There was so much I believed God could do, yet this struck me as too much. Maybe it was because, in two thousand years of church history, I didn’t know of anyone else who could make such a claim. Maybe it was because it required me to take this stranger at his word. And maybe, most especially, it was because it implied that, if sin still snuck into my life, it meant that I didn’t love Jesus enough.
That evening, there was a final service, open to the public, but I couldn’t stomach it. Instead, I reclined in the driver’s seat of my Dodge Caravan, the girl I was dating at the time sitting shotgun, and tried to figure out what the hell I was supposed to make of my faith after three days of nothing.
“I thought the School of Power and Love was going to reveal something to me,” I said. “I feel like Thomas, coming back to the upper room, and all the other disciples are telling me they’ve just seen Jesus.”
“Well,” she said, dropping her Long Island accent the way she always did when she offered consolation. “Some people need to see miracles to believe. Maybe God knows you don’t need to see them to have faith.”
I nodded. Maybe. But that felt as convenient a belief as the cessationism I’d grown up with.
Insect trill sawed the air —cicada, cricket, and katydid — creamy pinks and oranges smudged the surface of a violet sky. My buddy Ray rapped his knuckles on my window.
“They’re looking for you. They just called your name from the stage.”
“What for?”
“I don’t know,” he said. “But they’re trying to figure out if you’re still here.”
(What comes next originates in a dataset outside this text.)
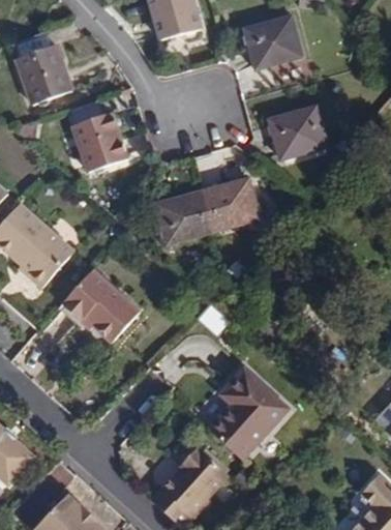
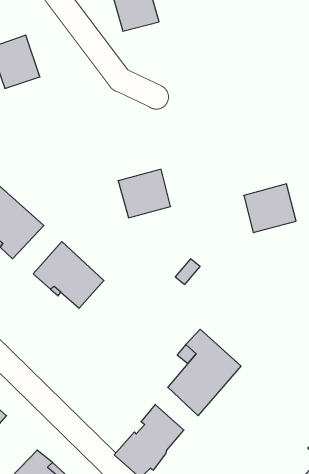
building: [241,14,301,69] -> none
building: [267,106,326,161] -> none
building: [70,113,124,171] -> none
building: [201,178,258,231] -> [244,184,296,233]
I wandered into the church atrium and peeked through the auditorium door. Rob, the guy whose knee I’d prayed for, was standing on stage with a preacher. Because this service was open to the public, the room was packed. If I intended to slip in unnoticed, I didn’t know where I was supposed to sit. The preacher called my name again, asking if I was in the room. I was still standing exposed by the back door so I raised my hand and walked onto the stage.
Rob had left the morning session with just as much pain in his knee as he’d arrived with. In the afternoon, he’d gone to the gym. While lifting, he’d felt the Lord prompting him to test his knee on the exercise bike. Normally, Rob explained, he could only ride the bike for about 5 minutes before the pain became unbearable and he had to quit. But that afternoon, he’d ridden it for 45 minutes and gotten in a full workout with no pain at all.
“That just goes to show,” the preacher said, “you never know when God will cause the seeds you plant to grow. Now, I want to do something special tonight. This boy thought God hadn’t heard his prayer, but we know now that God did. If anyone here has any pain in their knee, go ahead and raise your hand. And not just their left knee, now. Any pain whatsoever in either knee, raise your hand. Don’t be shy, up high now.”
Dozens of hands shot up throughout the auditorium.
“Take a look around,” the man said. “If you’re close enough, go ahead and lay hands on someone who had the courage to raise their hand. Our boy here is going to pray from the stage that God would heal every single one of you, and we’re all going to pray with him, and when God heals you, I want you to let us know.”
He handed me the microphone, and I closed my eyes, blocking out the mass of bodies filling the room. A short prayer wasn’t an option now. I conjured up all the language I knew to describe the supernatural activity the audience anticipated God would undertake. Voices filled the room as the crowd joined in, their voices unintelligible, mine rising slightly over the hum of jumbled orisons as my prayer emerged from the speakers. I opened my eyes and looked around for the people who might acknowledge their healing. A few half-smiles on the faces of those who had been blessed. In one of the wings of the room, a man jumped up and down pointing to another man upon whom he had laid hands and who he insisted had been healed. I looked from the leaping man to the one whose pain had left his body. His eyes resigned, tired. He rested those weary eyes on mine and shrugged and nodded.
I’ve never been able to get that image out of my head. All the auditorium has faded away, and there is only the bouncing healer pointing and the man healed. He looks sad. Hollow. As though, whether he has been healed or not, he has lost something more than just the pain in his knee.